There was big news in the ISP industry earlier this summer when it was announced that Google Fiber had entered into an agreement to acquire Webpass, an internet service provider that uses point-to-point wireless technology to deliver high-speed broadband to apartment buildings and businesses. With tens of thousands of customers across five major markets in the U.S. (the San Francisco Bay Area, San Diego, Miami, Chicago and Boston), Webpass will allow Google Fiber to accelerate the deployment of superfast internet connections for customers in urban areas across the U.S.
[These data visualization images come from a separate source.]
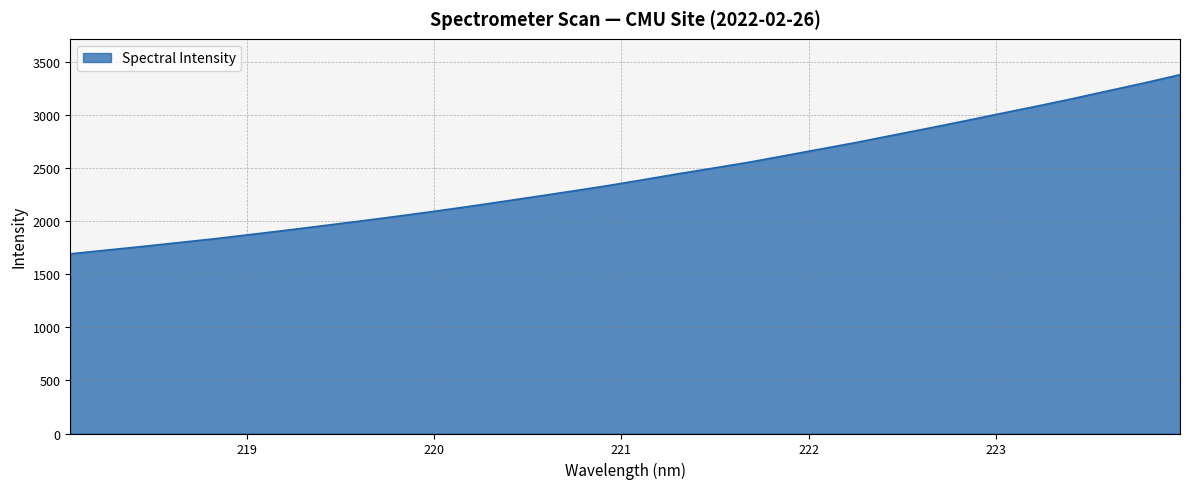

What is the smallest value displayed?

1692.1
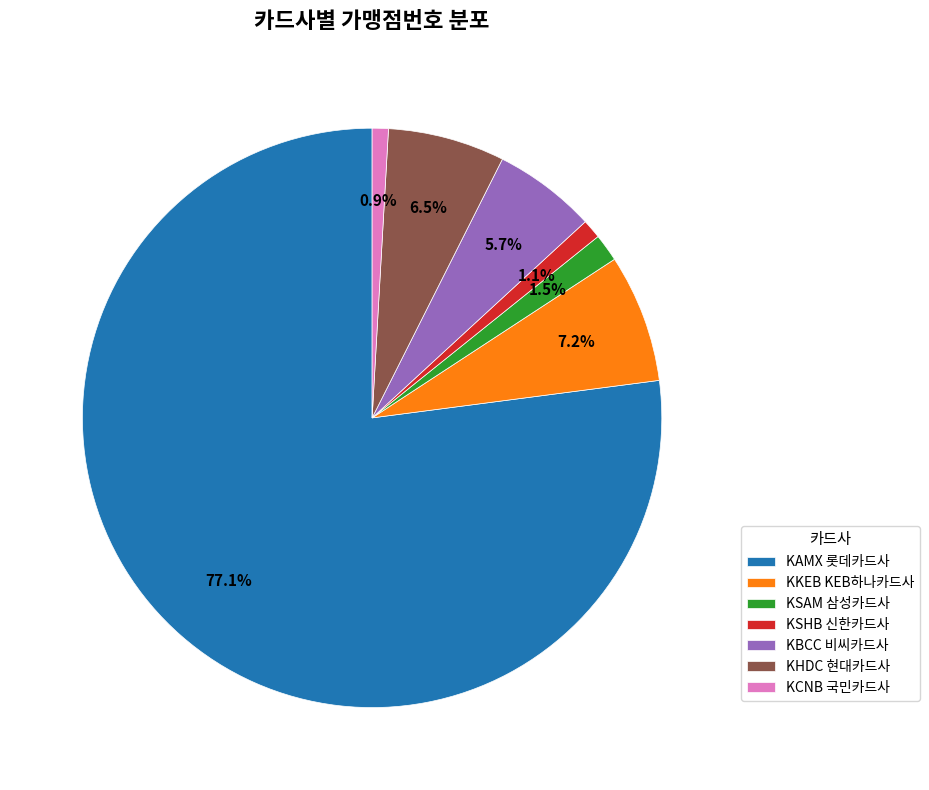

Approximately how many times larger is the value at KSAM 삼성카드사 compared to KSHB 신한카드사?

1.4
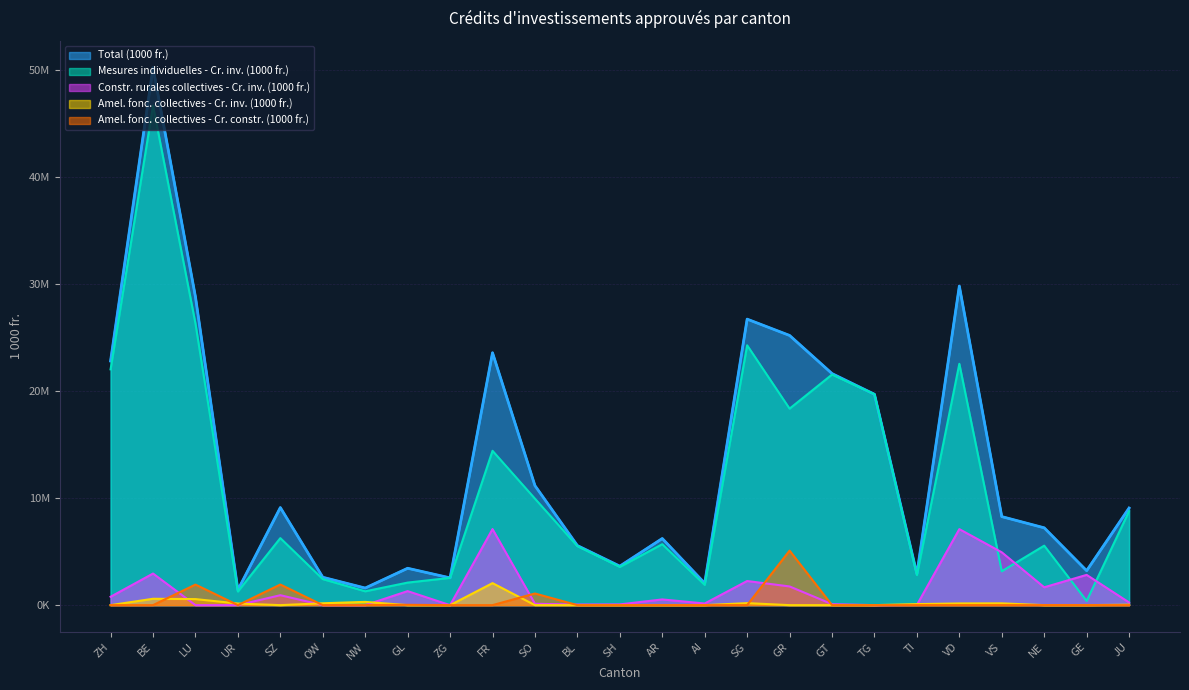

Where is the first local maximum for Mesures individuelles - Cr. inv. (1000 fr.)?

BE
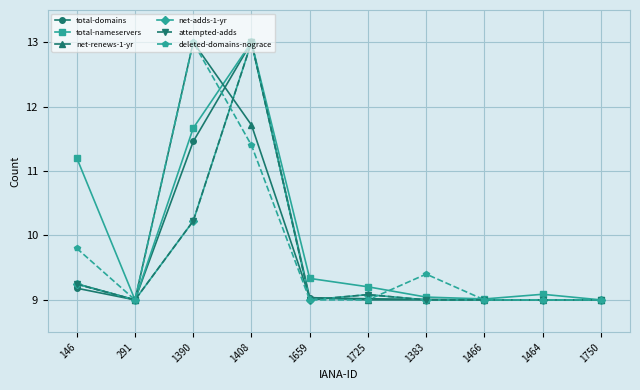

What is the value of the total-nameservers point at the 4th from the left?

13.0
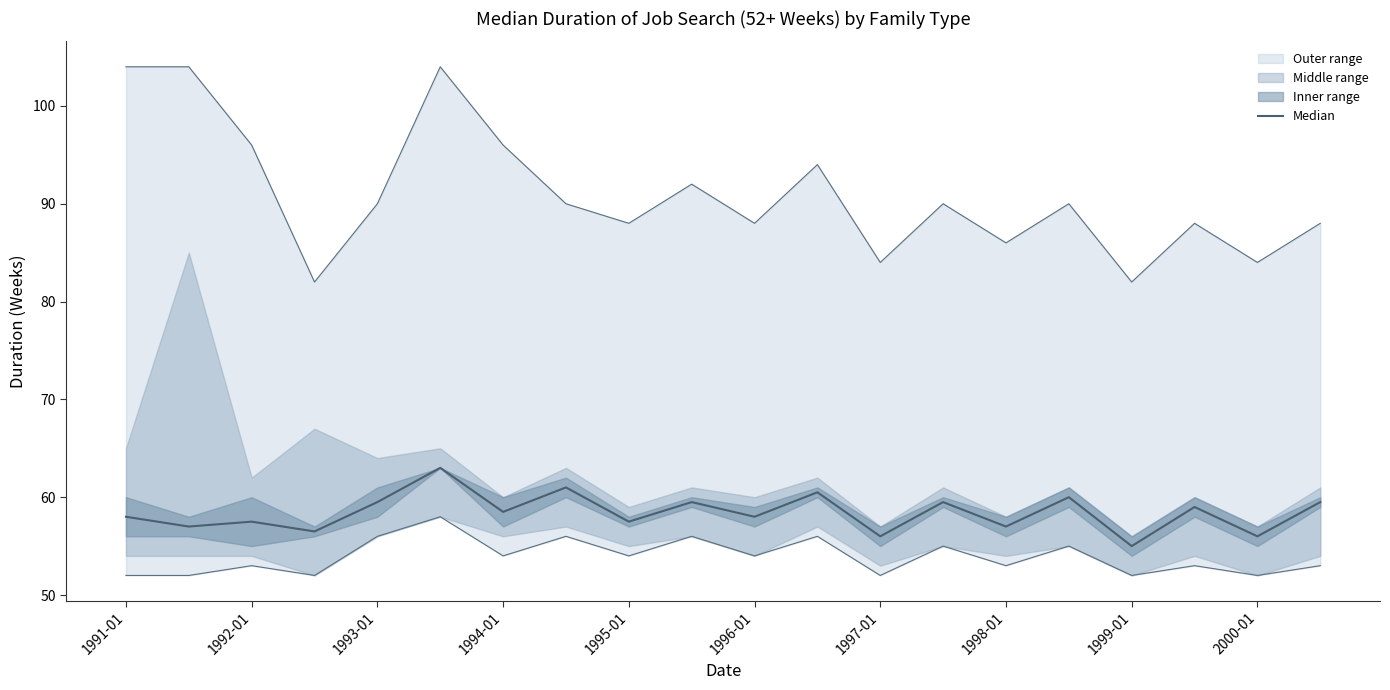

The value at 2000-01 is 38.7. True or false?

False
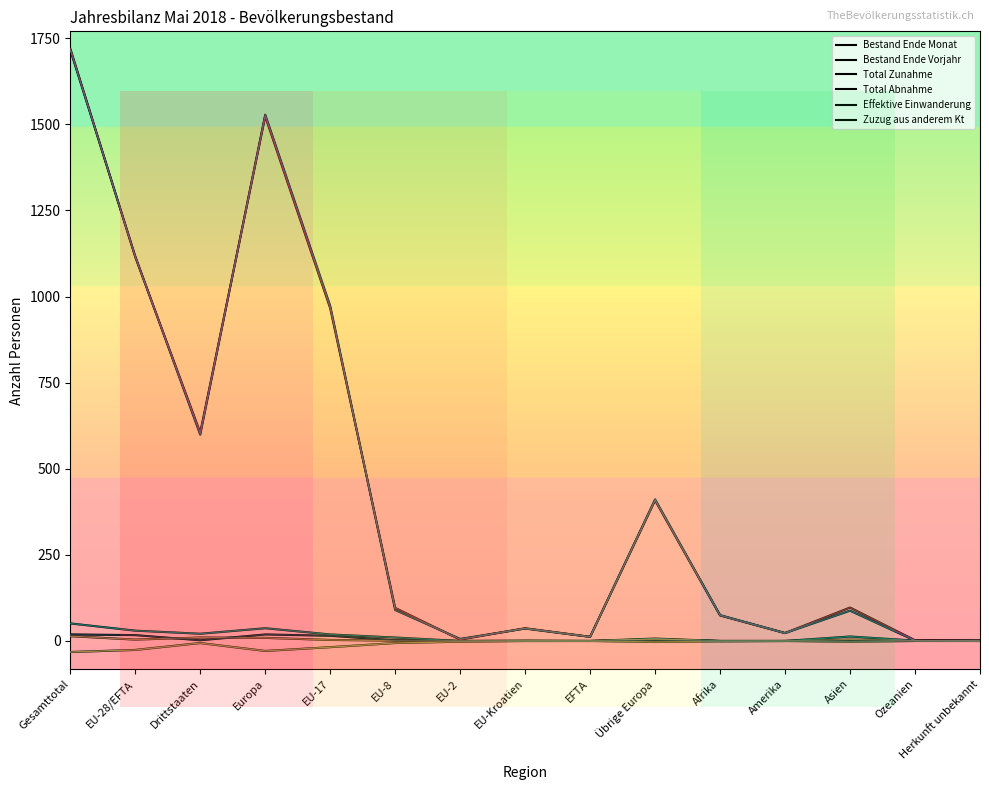

What is the label of the 6th point from the left?

EU-8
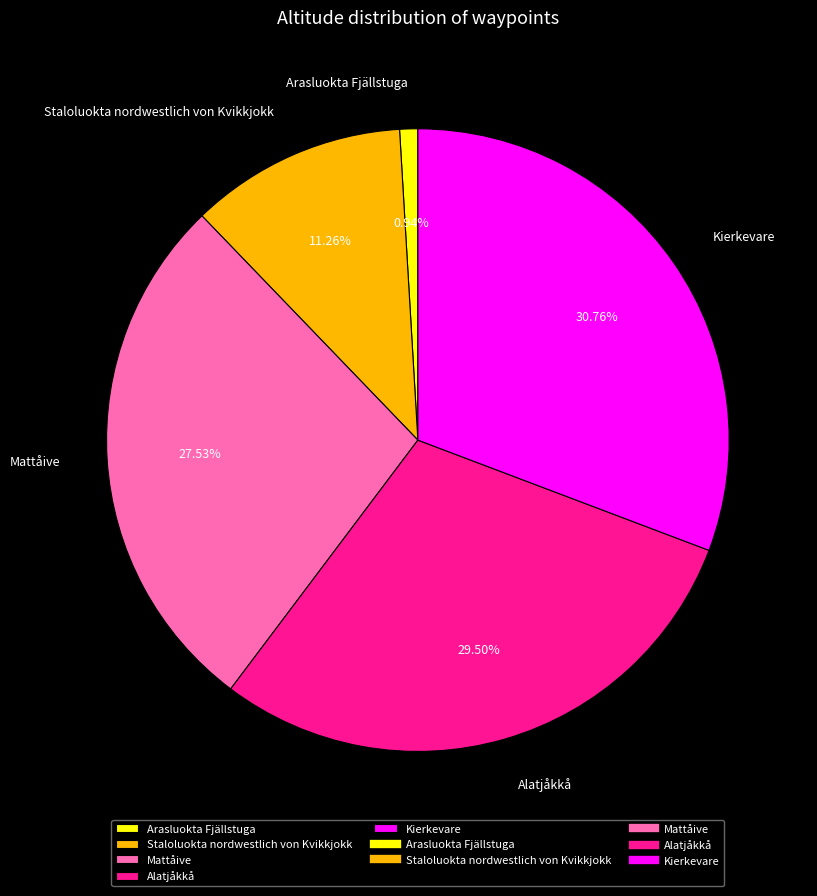

To the nearest percent, what is the combined percentage of Mattåive and Arasluokta Fjällstuga?

28%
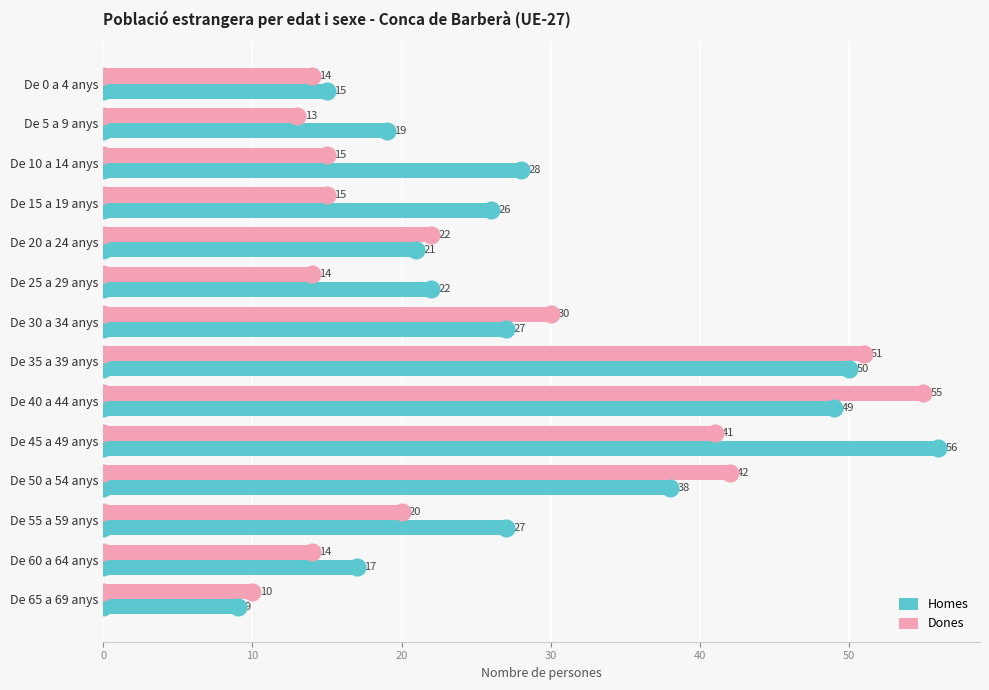

The Homes series shows 19 at De 5 a 9 anys. True or false?

True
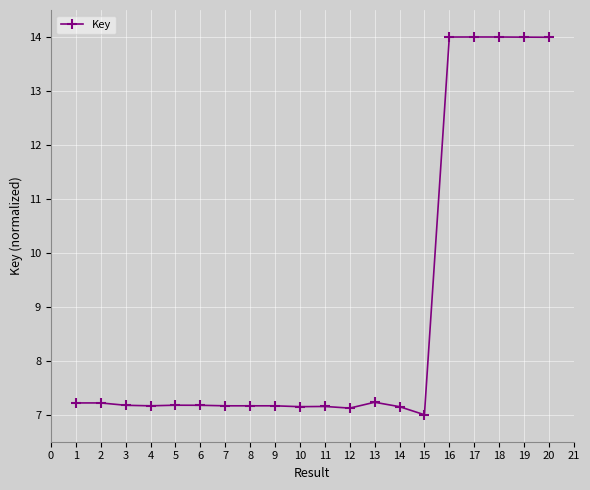

What is the average value?

8.9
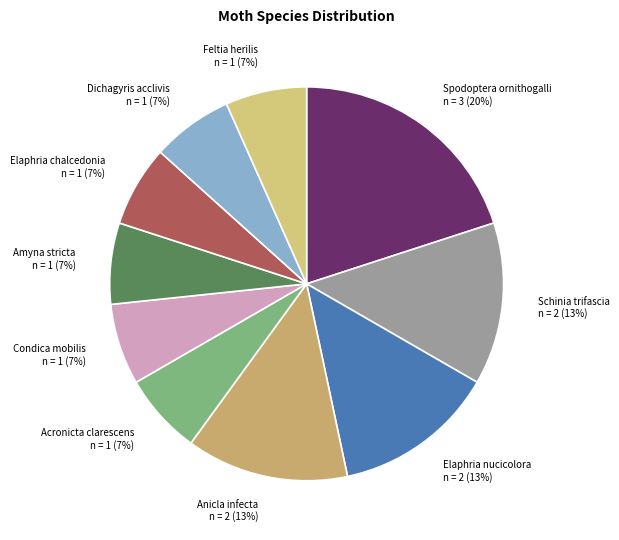

True or false: Condica mobilis accounts for 7% of the total.

True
Like Webpass, Skywire Networks is focused on the rapid deployment of high-speed internet connections for commercial buildings. Like Webpass, Skywire Networks uses a combination of rooftop wireless networks and high-speed fiber connections to deliver lightening fast broadband. And, like Webpass, Skywire Networks owns its own infrastructure, meaning it doesn't have to rely on phone and cable companies.
Validation of Skywire's Approach to Broadband Delivery
A major investment by a major player like Google Fiber in metro broadband access validates the success Skywire Networks has had bringing broadband to New York City’s underserved areas, known as the city’s digital deserts. Currently, more than 90% of commercial buildings in Brooklyn, Queens and Manhattan do not have access to gigabit speeds and are reliant on poor quality connections and services solely from Verizon and the cable companies. Skywire Networks is singularly focused on solving this high quality access problem for the 25,000 non-fiber buildings in Williamsburg, North Brooklyn, Greenpoint, Long Island City and Manhattan.
Skywire Networks upgrades aging copper buildings by utilizing both terrestrial fiber and aerial last mile ethernet connections to deliver high quality symmetrical access from 10 Mbps to 10 Gbps. Where the two companies differ is Skywire Networks is currently focused on customers in New York City -- specifically in areas of Brooklyn, Queens and Manhattan that only had access to low quality cable -- and provides its customers much more than just high-speed internet access. Its Business Connectivity Platform starts with broadband, but also includes voice and managed services.
Aerial Versus Terrestrial Broadband
When Skywire Networks lights a building, it takes into consideration time to deploy, distance to the nearest fiber or hub, and layout of the building. Creating a terrestrial network is both expensive and time consuming as it requires streets to be dug up to lay the fiber infrastructure. That’s costly anywhere – up to $300 per linear foot -- but the price tag and logistics of doing it in New York City is astronomical. In contrast, point-to-point wireless connections that use high-frequency spectrum or airwaves can deliver high-speed access at a fraction of the cost, because all that’s needed are radios and receivers mounted atop buildings. These networks can be set up within days rather than the months often required with a fiber deployment.
Google Fiber Now Focusing on Aerial Over Fiber
It seems Google Fiber is coming to the same conclusion as Skywire Networks. As reported in San Jose's The Mercury News, "Google Fiber is already up and running in seven other major cities, outside California, but a source familiar with the project says the company is putting additional fiber locations on the back burner to reassess the technology and explore a cheaper alternative -- wireless service that does not require expensive, capital-intensive and time-consuming installation of fiber cables under the ground. The source said Google is now focusing more on aerial installation."